§ **Exercise**: Return only that part of the material below which starts with the line containing "σχετίζονται με την" and goes on through the line containing "να επενδύσουν σε", restated exactly.

★ ★ ★ ★

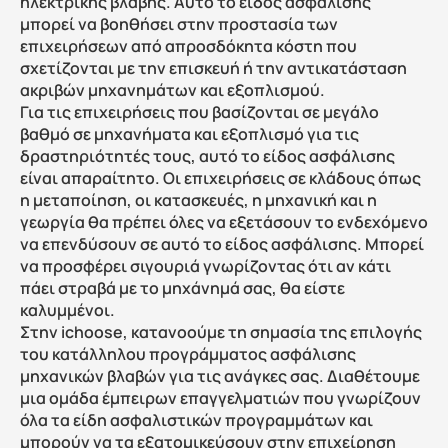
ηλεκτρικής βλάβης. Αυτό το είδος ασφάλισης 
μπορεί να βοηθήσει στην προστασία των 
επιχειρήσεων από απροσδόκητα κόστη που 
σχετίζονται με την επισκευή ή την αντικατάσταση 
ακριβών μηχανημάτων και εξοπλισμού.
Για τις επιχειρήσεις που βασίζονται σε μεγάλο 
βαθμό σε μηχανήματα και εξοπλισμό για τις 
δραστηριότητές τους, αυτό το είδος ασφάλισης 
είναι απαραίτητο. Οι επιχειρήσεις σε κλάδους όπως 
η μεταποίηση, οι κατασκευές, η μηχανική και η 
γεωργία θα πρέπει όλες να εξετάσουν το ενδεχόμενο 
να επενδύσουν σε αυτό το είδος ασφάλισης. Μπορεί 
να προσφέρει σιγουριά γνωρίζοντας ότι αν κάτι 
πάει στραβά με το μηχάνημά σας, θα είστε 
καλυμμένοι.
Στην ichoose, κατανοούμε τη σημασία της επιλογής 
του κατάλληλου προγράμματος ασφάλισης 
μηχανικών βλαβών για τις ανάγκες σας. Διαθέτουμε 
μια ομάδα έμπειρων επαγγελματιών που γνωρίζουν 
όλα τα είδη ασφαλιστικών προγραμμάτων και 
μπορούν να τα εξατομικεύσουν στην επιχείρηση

★ ★ ★ ★

§ **Solution for this problem**:
σχετίζονται με την επισκευή ή την αντικατάσταση 
ακριβών μηχανημάτων και εξοπλισμού.
Για τις επιχειρήσεις που βασίζονται σε μεγάλο 
βαθμό σε μηχανήματα και εξοπλισμό για τις 
δραστηριότητές τους, αυτό το είδος ασφάλισης 
είναι απαραίτητο. Οι επιχειρήσεις σε κλάδους όπως 
η μεταποίηση, οι κατασκευές, η μηχανική και η 
γεωργία θα πρέπει όλες να εξετάσουν το ενδεχόμενο 
να επενδύσουν σε αυτό το είδος ασφάλισης. Μπορεί 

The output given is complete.